Exercise - Please write the listing below out again exactly, leaving every picture behind.

Collected material -
#####

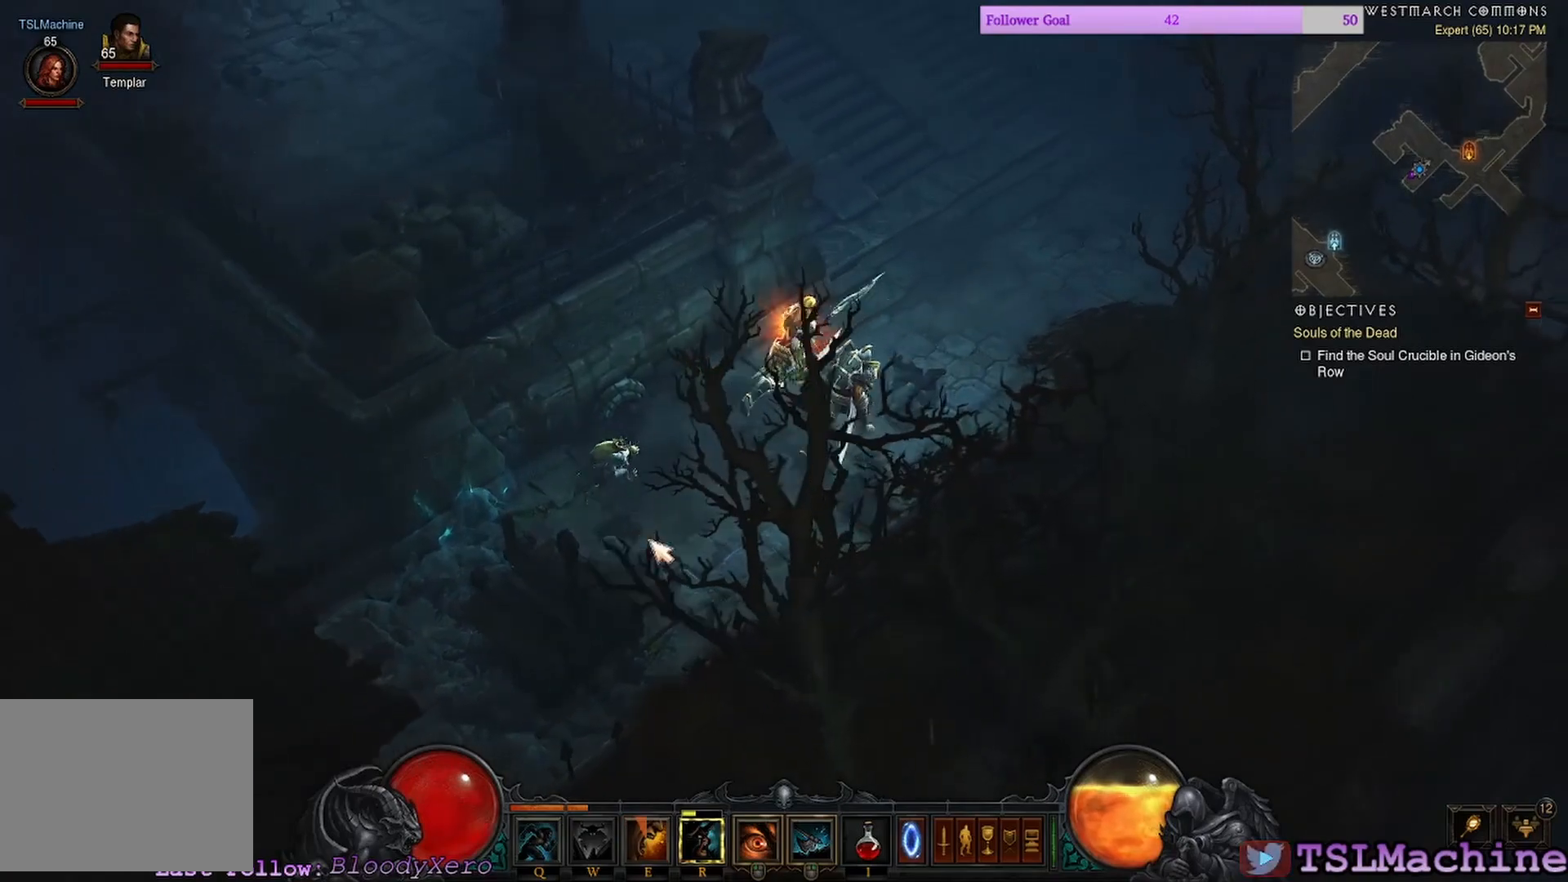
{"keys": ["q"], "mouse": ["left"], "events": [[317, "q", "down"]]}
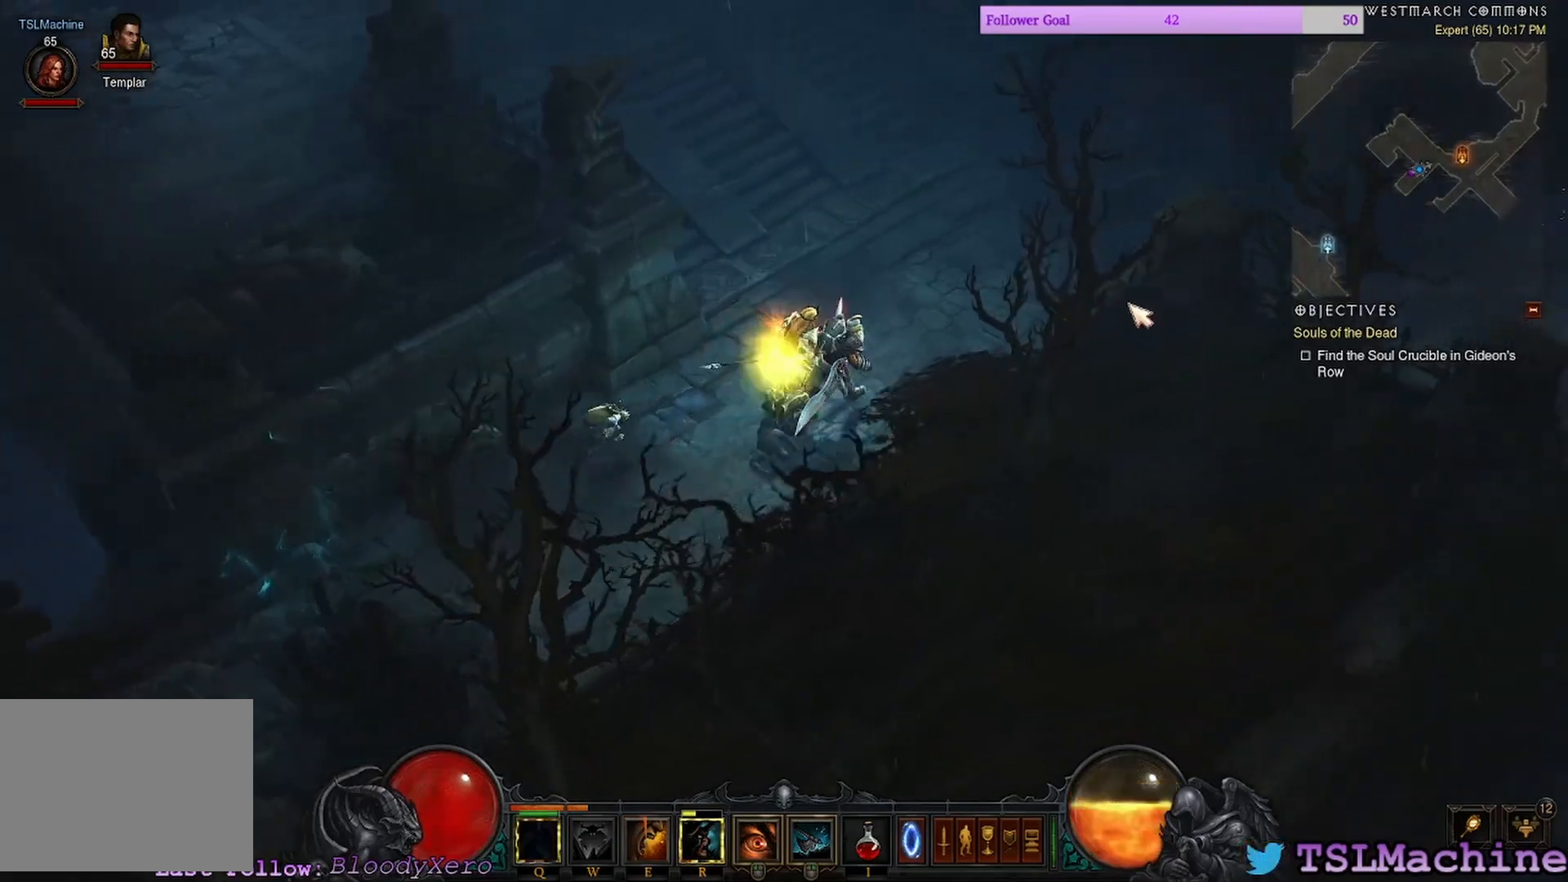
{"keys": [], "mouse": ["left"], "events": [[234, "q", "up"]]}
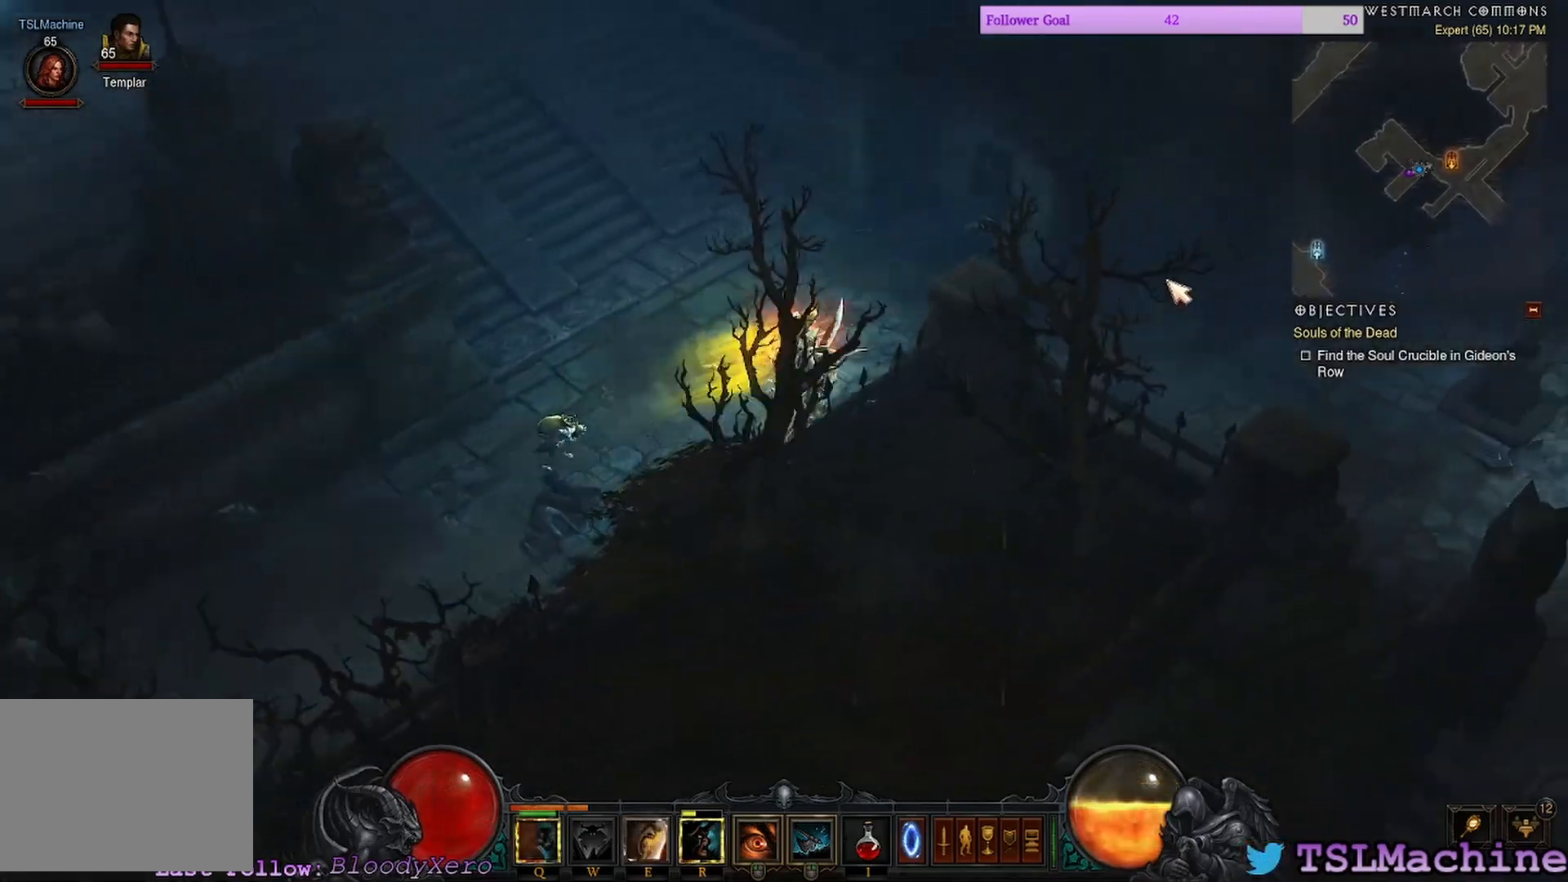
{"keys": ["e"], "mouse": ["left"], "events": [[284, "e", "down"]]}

#####

Your solution -
{"keys": ["q"], "mouse": ["left"], "events": [[317, "q", "down"]]}
{"keys": [], "mouse": ["left"], "events": [[234, "q", "up"]]}
{"keys": ["e"], "mouse": ["left"], "events": [[284, "e", "down"]]}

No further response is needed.